MINISTER of State for Petroleum Resources, Mr. Ibe Kachikwu, yesterday, stated that federal government was on a crude oil output target of three million barrels of oil per day (bbl/d) within the next five years. Nigeria’s oil output had witnessed a steady growth to over 2.1 bbl/d from the low level of 1.4 bbl/d since suspension of Niger Delta hostilities mid last year.
However, Kachikwu said the industry would need to invest $10 billion every year on infrastructure for the next five years to achieve the target.
Speaking at the ongoing 2017 Nigerian Oil and Gas Conference in Abuja, Kachikwu disclosed that the importation of petroleum products would have to cease while efforts should be intensified so that the country achieves self-sufficiency in petroleum products refining.
He said, “Nigeria still remains the only country with the resources that we have, that has continued to import petroleum products. It is a shame on this country, it is a fraud on the system and we have got to end it.”

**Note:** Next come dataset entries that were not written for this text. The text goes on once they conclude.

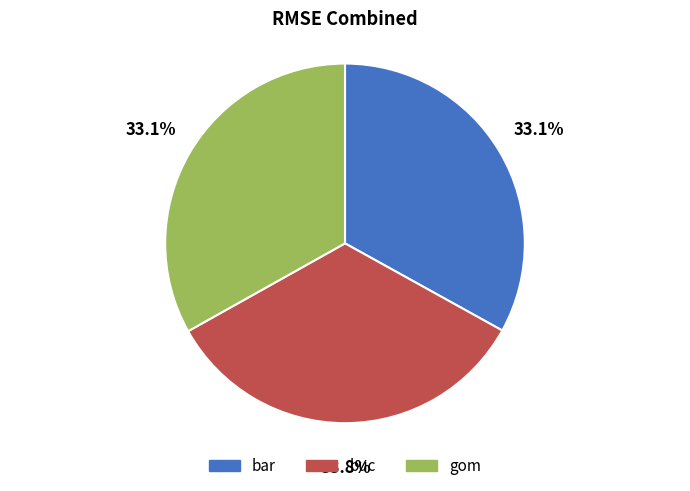

How many slices are in this pie chart?

3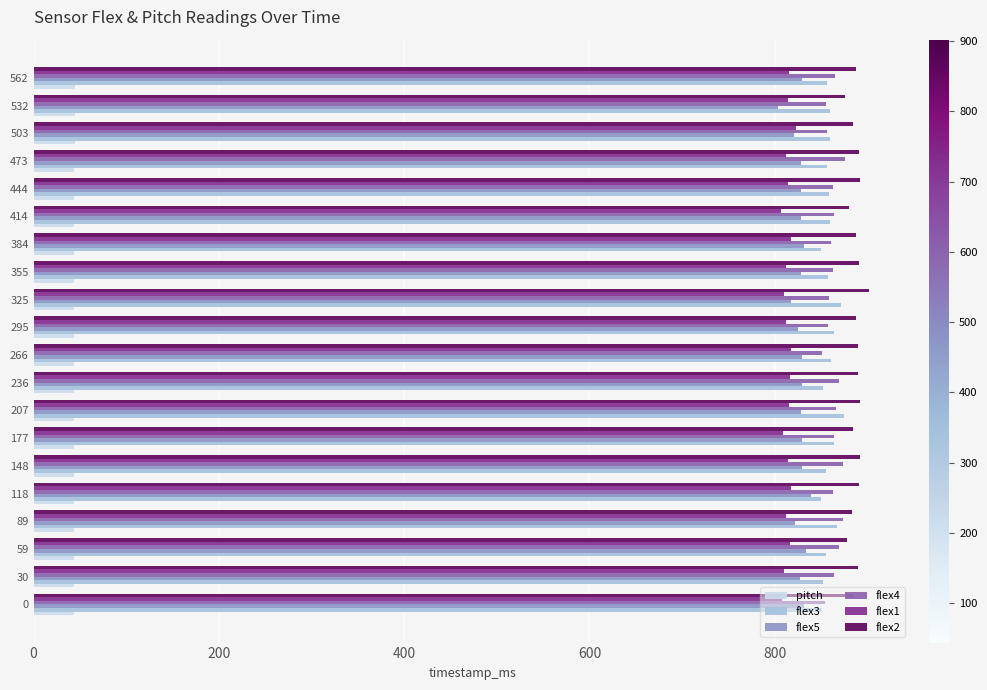

Which label corresponds to the largest value in the chart?

325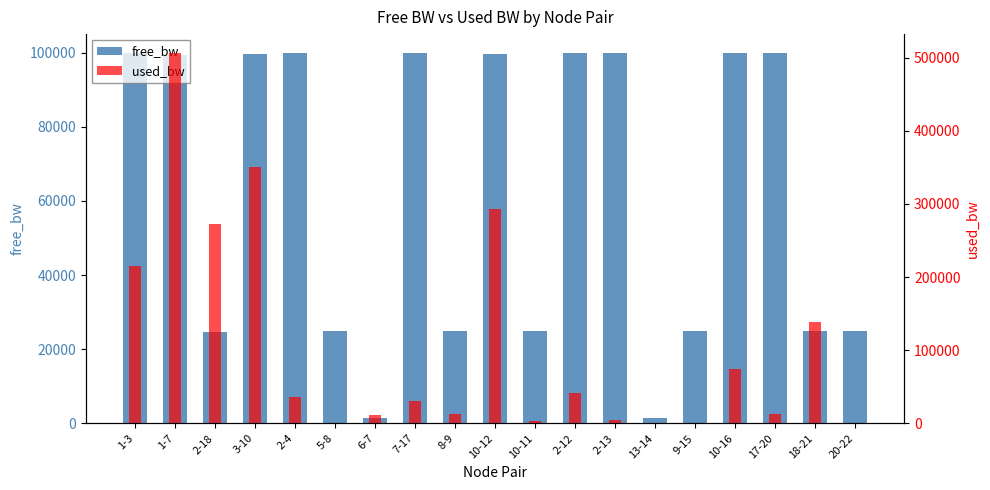

Which series has the largest range (max minus min)?

used_bw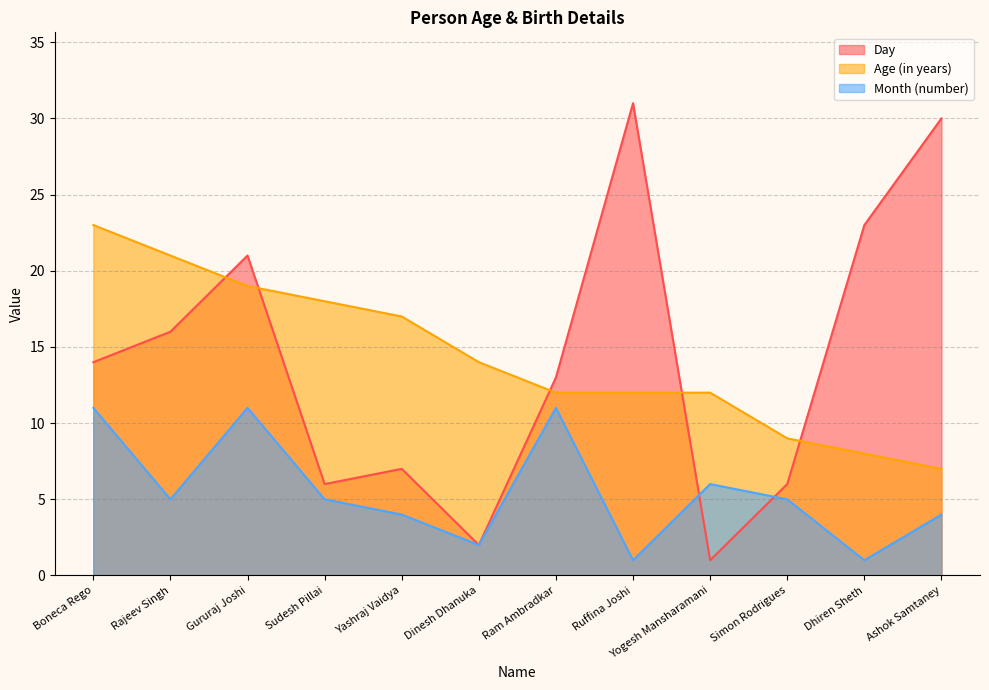

Which series has the widest spread of values?

Day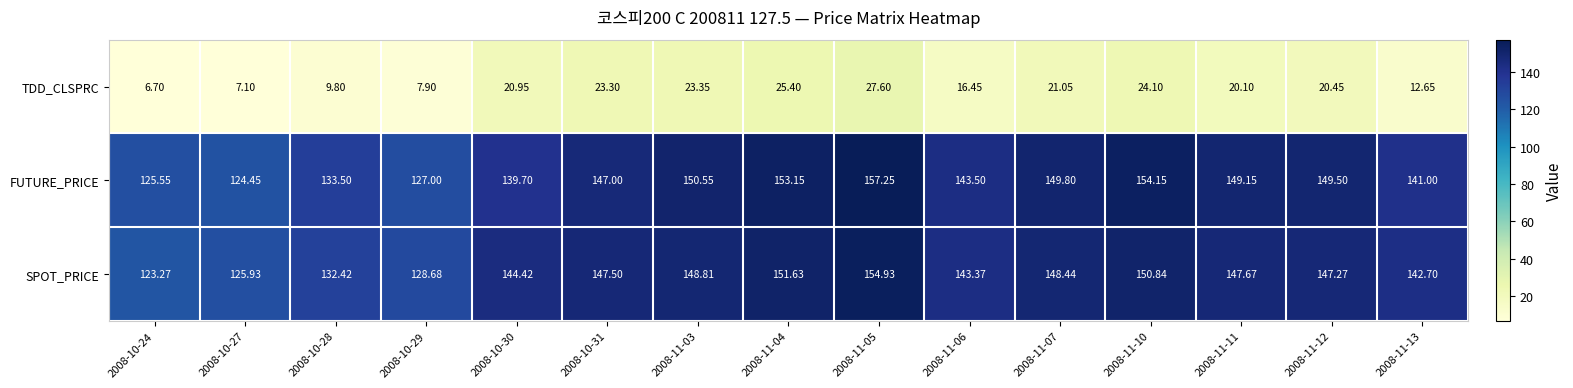

Which series has the largest total across all categories?

FUTURE_PRICE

Kachikwu, however, stated that the Federal Government is committed to its 2018, 2019 template to end fuel importation, to ensure the survival of the petroleum industry and also ensure that the country’s refineries do not become scraps when the Dangote refinery eventually comes on stream.
“Everywhere you looked in the industry – whether it was the organizations that produce oil; whether it was the contractual basis that these things were founded on; whether it was the infrastructure that refused to work; whether it was the savings or investment culture that we had. Nigeria was simply not prepared for an environment of difficulty,” he declared.
Kachikwu noted that there are still some governance issues that needed to be completed, while he hoped that by April, the Federal Government would pay a substantial part of the arrears of the 2016 Joint Venture, JV, Cash Call to bring about a significant increase in Nigeria’s crude oil production.
He stated: “Government is not in a position to fund this infrastructure gap, so we are left with little alternative but to bring in private investors; work out terms that would enable us to begin to massively address the over $35 billion infrastructural gap that is essential for the oil industry to work effectively.
“Over the next four to five years, we need to find a way of bringing into this country an average of about $10 billion of investment every year in infrastructure. And that is essential if we are going to survive. And that infrastructure is going to go into pipelines, settle products all over the country; it is going to go into the refineries.”